TEXT:

....

View Full Version : 8x57R and 8x57JRS question
05-21-2012, 01:03 AM
I have two Meffert Driilings one proofed in the late 30's and one proofed in the 40's.
Both are stamped 8x57R. The 1940's was sold to me as a 8x57 JRS however the 8x57 JRS does not fully drop into the chamber when the receiver is removed and the barrel is held vertically. The 8x57 JRS easily drops into the 1930's Meffert when the barrel is held vertically.
I have not done a chamber cast of either. Based on the fill of the 8x57JRS into the 30's Meffert would it to be safe to say that chamber was 8x57 JRS?

....

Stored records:

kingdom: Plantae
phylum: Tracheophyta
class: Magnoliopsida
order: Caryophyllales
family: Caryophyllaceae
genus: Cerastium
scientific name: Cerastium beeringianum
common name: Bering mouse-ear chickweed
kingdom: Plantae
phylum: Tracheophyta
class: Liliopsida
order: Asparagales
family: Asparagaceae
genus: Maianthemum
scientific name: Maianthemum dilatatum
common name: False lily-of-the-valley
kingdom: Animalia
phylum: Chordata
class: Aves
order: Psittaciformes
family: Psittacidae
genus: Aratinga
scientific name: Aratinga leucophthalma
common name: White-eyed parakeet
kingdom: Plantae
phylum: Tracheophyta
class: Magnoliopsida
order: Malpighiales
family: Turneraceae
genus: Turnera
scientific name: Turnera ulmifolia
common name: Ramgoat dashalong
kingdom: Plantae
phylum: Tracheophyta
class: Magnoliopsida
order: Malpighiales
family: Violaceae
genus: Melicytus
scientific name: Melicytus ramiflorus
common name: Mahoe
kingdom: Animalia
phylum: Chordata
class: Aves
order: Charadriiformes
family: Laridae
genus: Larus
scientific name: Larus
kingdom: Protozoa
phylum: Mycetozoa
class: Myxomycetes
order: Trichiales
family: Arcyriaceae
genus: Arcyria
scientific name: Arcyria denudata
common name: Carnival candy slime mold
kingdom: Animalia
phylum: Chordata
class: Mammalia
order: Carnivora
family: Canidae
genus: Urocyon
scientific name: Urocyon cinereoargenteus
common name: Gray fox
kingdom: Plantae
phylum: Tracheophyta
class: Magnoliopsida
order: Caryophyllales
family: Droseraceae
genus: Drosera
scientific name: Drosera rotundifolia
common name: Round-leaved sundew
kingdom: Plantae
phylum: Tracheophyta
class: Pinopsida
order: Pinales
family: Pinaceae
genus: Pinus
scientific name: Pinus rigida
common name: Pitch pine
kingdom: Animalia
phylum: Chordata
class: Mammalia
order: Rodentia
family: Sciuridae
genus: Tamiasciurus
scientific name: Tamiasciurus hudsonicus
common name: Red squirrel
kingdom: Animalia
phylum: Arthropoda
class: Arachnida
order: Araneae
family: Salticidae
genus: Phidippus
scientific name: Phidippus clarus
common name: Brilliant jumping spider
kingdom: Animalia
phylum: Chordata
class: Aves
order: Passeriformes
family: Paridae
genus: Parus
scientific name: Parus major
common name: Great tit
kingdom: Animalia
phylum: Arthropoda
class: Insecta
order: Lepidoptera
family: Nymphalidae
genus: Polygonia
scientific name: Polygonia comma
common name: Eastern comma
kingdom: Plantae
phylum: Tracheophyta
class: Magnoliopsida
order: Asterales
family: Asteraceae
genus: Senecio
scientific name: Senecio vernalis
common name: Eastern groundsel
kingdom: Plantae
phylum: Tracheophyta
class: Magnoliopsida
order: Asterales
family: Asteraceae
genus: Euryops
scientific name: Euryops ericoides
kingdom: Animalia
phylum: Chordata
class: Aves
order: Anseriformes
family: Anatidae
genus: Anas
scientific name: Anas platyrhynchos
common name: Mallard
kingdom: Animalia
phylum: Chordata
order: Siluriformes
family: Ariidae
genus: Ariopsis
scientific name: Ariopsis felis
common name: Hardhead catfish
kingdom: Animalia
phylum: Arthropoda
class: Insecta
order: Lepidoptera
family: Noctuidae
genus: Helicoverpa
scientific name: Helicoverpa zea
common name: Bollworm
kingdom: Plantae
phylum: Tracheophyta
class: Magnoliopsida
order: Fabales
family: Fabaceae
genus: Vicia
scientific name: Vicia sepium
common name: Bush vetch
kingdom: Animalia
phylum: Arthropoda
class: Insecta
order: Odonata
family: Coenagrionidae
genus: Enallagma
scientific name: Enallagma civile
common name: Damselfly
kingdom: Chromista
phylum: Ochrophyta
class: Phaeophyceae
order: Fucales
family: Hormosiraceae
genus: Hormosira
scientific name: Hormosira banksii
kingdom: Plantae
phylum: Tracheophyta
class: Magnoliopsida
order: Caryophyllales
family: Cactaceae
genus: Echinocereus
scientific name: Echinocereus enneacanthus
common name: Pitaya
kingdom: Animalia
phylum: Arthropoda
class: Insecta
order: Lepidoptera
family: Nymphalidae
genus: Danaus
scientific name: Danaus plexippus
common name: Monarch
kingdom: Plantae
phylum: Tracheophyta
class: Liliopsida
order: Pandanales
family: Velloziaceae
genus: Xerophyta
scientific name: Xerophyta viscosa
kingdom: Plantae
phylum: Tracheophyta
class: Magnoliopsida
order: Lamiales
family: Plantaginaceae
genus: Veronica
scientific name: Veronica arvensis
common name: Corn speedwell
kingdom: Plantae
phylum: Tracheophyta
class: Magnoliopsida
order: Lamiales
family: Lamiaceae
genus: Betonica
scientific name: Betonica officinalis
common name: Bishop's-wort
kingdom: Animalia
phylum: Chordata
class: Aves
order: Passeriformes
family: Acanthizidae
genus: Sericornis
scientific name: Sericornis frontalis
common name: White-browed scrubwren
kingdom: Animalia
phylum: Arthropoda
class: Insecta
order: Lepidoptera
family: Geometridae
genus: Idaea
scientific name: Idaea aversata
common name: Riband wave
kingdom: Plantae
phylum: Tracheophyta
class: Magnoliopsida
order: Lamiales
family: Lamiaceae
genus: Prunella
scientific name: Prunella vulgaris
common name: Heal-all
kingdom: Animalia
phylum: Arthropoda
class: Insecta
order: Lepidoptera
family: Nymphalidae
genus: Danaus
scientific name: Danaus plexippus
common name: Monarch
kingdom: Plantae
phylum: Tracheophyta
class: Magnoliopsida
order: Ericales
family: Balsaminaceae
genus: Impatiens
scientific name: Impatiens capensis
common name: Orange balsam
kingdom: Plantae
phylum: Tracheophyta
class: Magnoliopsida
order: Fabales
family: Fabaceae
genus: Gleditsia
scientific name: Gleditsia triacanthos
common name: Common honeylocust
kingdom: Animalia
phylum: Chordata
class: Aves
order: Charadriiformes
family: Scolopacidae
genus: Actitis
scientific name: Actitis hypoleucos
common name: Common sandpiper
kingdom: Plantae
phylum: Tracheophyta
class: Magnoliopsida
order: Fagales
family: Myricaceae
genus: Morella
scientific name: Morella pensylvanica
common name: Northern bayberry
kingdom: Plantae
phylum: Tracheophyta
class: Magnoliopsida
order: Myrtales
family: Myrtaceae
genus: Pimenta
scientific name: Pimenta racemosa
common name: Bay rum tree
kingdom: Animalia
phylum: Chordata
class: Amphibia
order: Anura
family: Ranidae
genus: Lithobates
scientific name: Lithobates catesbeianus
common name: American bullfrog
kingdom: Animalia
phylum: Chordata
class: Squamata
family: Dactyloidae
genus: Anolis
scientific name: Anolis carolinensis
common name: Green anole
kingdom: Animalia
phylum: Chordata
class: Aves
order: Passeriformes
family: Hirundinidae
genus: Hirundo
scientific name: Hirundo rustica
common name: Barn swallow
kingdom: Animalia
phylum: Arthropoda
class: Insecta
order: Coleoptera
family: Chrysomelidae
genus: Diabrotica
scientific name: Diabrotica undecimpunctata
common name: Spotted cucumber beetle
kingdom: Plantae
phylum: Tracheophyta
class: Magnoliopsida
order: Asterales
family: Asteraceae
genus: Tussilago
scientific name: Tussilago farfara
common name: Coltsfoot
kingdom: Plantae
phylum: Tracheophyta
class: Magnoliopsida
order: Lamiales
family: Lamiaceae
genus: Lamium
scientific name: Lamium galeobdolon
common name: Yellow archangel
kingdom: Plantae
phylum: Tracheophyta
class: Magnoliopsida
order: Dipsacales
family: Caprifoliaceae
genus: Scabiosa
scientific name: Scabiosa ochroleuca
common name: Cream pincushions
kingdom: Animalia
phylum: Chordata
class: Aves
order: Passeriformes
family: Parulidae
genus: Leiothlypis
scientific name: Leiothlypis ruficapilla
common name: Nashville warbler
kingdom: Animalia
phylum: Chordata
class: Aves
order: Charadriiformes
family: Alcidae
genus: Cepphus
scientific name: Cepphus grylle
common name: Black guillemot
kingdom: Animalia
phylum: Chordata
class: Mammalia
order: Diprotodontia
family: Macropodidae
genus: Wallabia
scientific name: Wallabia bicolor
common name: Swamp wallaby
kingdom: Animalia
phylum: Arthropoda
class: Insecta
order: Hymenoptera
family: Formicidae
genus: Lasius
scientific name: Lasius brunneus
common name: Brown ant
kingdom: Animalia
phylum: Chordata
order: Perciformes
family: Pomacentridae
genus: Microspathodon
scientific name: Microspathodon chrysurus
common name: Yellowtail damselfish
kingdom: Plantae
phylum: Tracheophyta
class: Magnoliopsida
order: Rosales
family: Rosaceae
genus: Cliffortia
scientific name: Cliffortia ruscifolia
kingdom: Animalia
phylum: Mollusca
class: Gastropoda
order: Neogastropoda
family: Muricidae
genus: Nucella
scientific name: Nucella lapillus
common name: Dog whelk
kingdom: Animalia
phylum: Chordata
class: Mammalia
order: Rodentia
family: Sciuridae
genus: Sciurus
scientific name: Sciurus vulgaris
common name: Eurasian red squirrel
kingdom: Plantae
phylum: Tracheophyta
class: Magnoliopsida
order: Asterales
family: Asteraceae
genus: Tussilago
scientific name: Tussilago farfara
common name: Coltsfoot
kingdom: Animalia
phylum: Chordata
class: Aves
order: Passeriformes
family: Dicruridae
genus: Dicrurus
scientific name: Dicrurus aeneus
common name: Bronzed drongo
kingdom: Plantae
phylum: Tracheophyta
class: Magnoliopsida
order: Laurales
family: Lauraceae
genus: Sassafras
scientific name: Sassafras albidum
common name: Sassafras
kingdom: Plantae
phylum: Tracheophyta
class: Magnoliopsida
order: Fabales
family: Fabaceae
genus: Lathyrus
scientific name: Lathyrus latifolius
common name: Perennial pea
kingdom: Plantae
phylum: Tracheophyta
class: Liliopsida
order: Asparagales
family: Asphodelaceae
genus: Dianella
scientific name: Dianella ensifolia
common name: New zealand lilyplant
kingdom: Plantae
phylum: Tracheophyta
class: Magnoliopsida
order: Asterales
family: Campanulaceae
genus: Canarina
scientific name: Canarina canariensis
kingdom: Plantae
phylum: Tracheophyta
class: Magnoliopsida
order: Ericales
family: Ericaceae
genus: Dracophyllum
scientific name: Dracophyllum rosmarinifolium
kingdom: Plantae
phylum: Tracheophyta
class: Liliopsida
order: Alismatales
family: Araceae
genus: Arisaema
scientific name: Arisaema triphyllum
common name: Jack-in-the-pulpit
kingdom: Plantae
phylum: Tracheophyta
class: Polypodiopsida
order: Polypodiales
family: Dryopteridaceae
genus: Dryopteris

....

GOAL: Carry on the forum post about 8x57R and 8x57 JRS chambers in the two Meffert drillings, starting right after its last sentence.

TASK OUTPUT:
05-21-2012, 10:10 PM
The way to tell the difference is by slugging the barrel(easier than chamber cast if you just want barrel diameters). If groove dia. is close to.323 it is "S" bore, if .318-.321 then "I"bore. In the tight one, if a .323 bullet enters a fired case easily, there shouldn't be a problem. If they are both stamped 8x57R and are not also stamped 7.8 or 7.9 x57, they are likely to have been proofed under the 1939 proof law. I understand that 8x57IR was not allowed at this time. If neither has the old marks in addition to 8x57R,they are both likely to be intended for 8x57IRS.
05-22-2012, 05:41 PM
The Meffert that was proofed in 1937 has the older proof marks and does show 7.8mm 57 on the rifle barrel. On the sleeve near the extractor slide the gun is marked 8x57JR. This is the gun that both the 8x57JR and 8x57JR cartridges booth easily drop into the chamber when the barrel is removed from the receiver and held vertically. I used 00 buck shot to slug this bore I want to use a larger diameter ball, I would not rule out this being a .323
The Meffert that was proofed in the 40's does not have any proofs on the the rifle barrel the proofs are on the sleeve near the extractor slide also the gun is marked 8x57JR at this location. the slugging shows this being .318.
I am confused as the 1940 is a 8x57JR I would have thought it wold have been the .323.....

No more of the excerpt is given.